An essay outline is a roadmap for a prose essay. Essay outlines provide a structure for what you will articulate in every section and every paragraph of your essay. Making outlines is an essential step for writing cogent persuasive essays, argumentative essays, expository essays, compare-and-contrast essays, and research papers. Even narrative essays, which tell stories rather than make logical arguments, can benefit from the structure an outline provides.

An outline anchors an essay’s main idea, called the thesis statement, which guides the essay writing process. It also lays out the body paragraphs that form the bulk of your essay and brackets those body paragraphs with an introduction and a conclusion that guide your reader into and out of the essay.

3 Benefits of Outlining an Essay

An essay outline or research paper outline keeps you organized and focused on your main topic as you push ahead in your writing process.

  1. 1. It keeps your research organized. By crafting an effective outline, you can sort through your research or reasoned points and find the perfect place to insert them in an essay. Organizing your information this way allows you to test the strength of your thesis statement.
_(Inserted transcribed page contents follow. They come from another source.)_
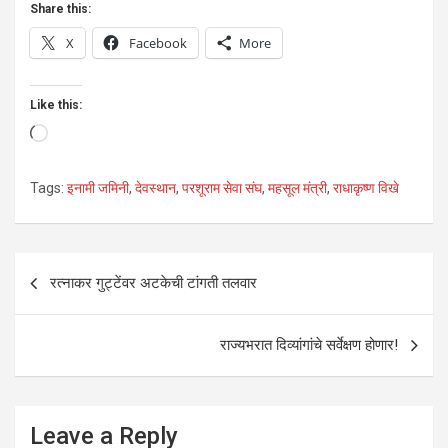
Share this:
X
Facebook
More
Like this:
Loading…
Tags:
इनामी जमिनी
,
देवस्थान
,
परशूराम सेवा संघ
,
महसूल मंत्री
,
राधाकृष्ण विखे
Post
रत्नाकर गुट्टेंवर अटकेची टांगती तलवार
navigation
राज्यभरात दिव्यांगांचे सर्वेक्षण होणार!
Leave a Reply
If you find yourself packing your outline with supporting evidence for your main point, you have probably picked a strong thesis. If not, you may need to reconsider.
  2. 2. It maps a logical flow from points to subpoints. Most outlines have an alphanumeric structure. This means that they alternate between Roman numerals, capital letters, Arabic numerals, and lowercase letters to make points and sub-points. Other essay outline templates include decimal outlines and staggered bullet points.
  3. 3. It allows you to be flexible. You can write full sentences in your formal outline, or you can write shorthand. The outline is not the final product; it is a tool for developing the content of your essay and finding a logical order, so it only has to make sense to you.

How to Create an Essay Outline

You can use this sample outline structure in most forms of academic writing. Different types of essays call for different lengths, but the outline example below is for a five-paragraph essay.

  1. 1. Introduction: The introductory paragraph of your essay should outline the topic, provide background information necessary to understand your argument, outline the evidence you will present and include your thesis statement. Your thesis should be a concise summary of the main point of your essay.
  2. 2. First body paragraph: Each body paragraph should cover a different idea or piece of evidence that supports your thesis statement. Begin the paragraph with a topic sentence that clearly and concisely tees up the paragraph and links it to the thesis. Body paragraphs are where you back up your claims with supporting points, examples, research, statistics, studies, and text citations.
  3. 3. Second body paragraph: This paragraph should mimic the format of your first body paragraph, but it should anchor around a different piece of information. Again, be sure the first sentence of this paragraph functions as a topic sentence that ties in to the global essay topic. Continue to prove your major point with supporting details and related ideas.
  4. 4. Third body paragraph: Use this paragraph to acknowledge opposing points of view that might go against your thesis. In most cases, you'll want to briefly make a case for any counterarguments before explaining why your thesis is stronger. Presenting facts and considering a topic from every angle adds credibility and will help you gain a reader’s trust.
  5. 5. Conclusion: End with a concluding paragraph that restates your thesis and summarizes all of the arguments made in your body paragraphs. Rather than introducing new facts or arguments, a good concluding statement will tie up the ideas of the entire essay in a memorable way.